In a study of 48 patients with depression, high levels of the inflammatory marker C-reactive protein (CRP) were linked to a “failure to communicate,” seen through brain imaging, between brain regions important for motivation and reward — namely, the ventromedial prefrontal cortex and the ventral striatum. In contrast, patients with low CRP had robust connectivity.
“We were interested in these regions of the brain because of their known importance for response to reward,” Felger says. "In addition, we had seen reduced activation of these areas in people receiving immunostimulatory treatments for hepatitis C virus or cancer, which suggested that they may be sensitive to inflammation.”

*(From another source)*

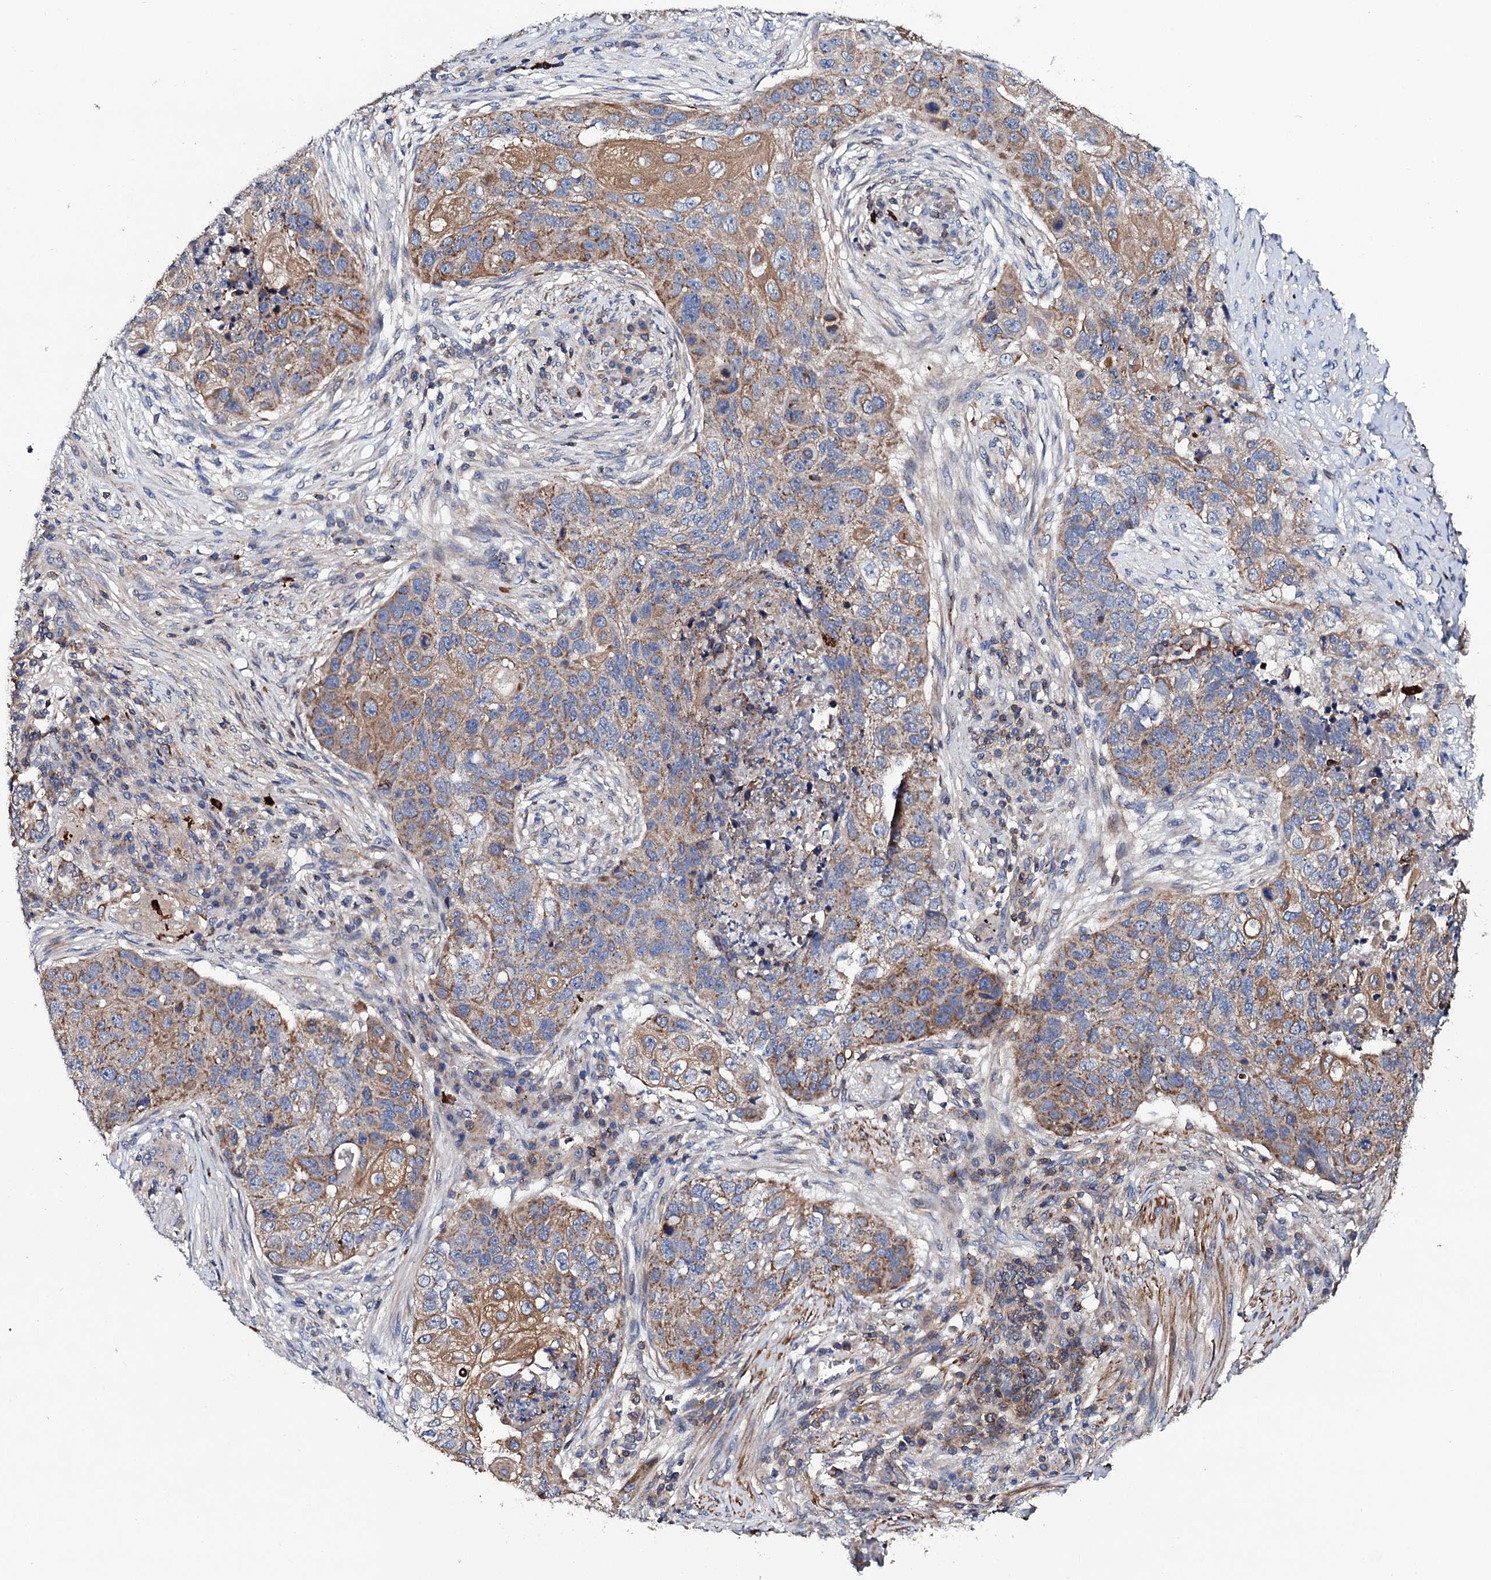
{"staining": {"intensity": "moderate", "quantity": "25%-75%", "location": "cytoplasmic/membranous"}, "tissue": "lung cancer", "cell_type": "Tumor cells", "image_type": "cancer", "snomed": [{"axis": "morphology", "description": "Squamous cell carcinoma, NOS"}, {"axis": "topography", "description": "Lung"}], "caption": "Immunohistochemical staining of human lung squamous cell carcinoma exhibits moderate cytoplasmic/membranous protein positivity in about 25%-75% of tumor cells. (Brightfield microscopy of DAB IHC at high magnification).", "gene": "COG4", "patient": {"sex": "female", "age": 63}}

Steps toward tailored treatment
Another key factor for depressed patients with signs of systemic inflammation is that they show elevated levels of glutamate in regions of the brain important for motivation. Emory researchers published these findings online on January 12, 2016, in Molecular Psychiatry. Emory coauthors include Miller, professor of psychiatry and behavioral sciences; Felger, assistant professor of psychiatry and behavioral sciences at the School of Medicine and Winship Cancer Institute; and Hu, professor in the Wallace H. Coulter Department of Biomedical Engineering at Georgia Tech and Emory.
“Our results suggest that inflammation markers can guide us to which depressed patients respond best to glutamate blockers,” says lead author Ebrahim Haroon, assistant professor of psychiatry and behavioral sciences at the School of Medicine and Winship Cancer Institute. “This could be an important step toward personalizing treatment for depression.”
Glutamate is a chemical messenger used by neurons to communicate. However, at high levels it can become toxic to both neurons and glia, cells that support brain health. It is unlikely that the elevated levels seen in some depressed patients are acutely toxic, Haroon says.
“Still, we think that one of the ways that inflammation may harm the brain and cause depression is by increasing levels of glutamate in sensitive regions of the brain, possibly through effects on glia,” he says.
Researchers examined 50 patients with depression who were not receiving antidepressant medication at that time. Inflammation was determined by a blood test for CRP, which was measured on repeat visits to make sure its levels were stable.
The team used an imaging technique called magnetic resonance spectroscopy to measure glutamate levels in the basal ganglia, a brain region important for motor control, motivation, and decision making. The researchers also measured levels of myo-inositol, a marker of glial health.
High glutamate and myo-inositol levels in the basal ganglia were associated with patients' reports of anhedonia and slow motor function, as measured by finger-tapping speed.
Haroon adds that the paper's findings do not directly address how ketamine and other glutamate-targeting drugs may work against depression, but may indicate which patients would be likely candidates.
A previous study of people with difficult-to-treat depression found that only those with high-inflammation markers tended to improve in response to the anti-inflammatory antibody infliximab.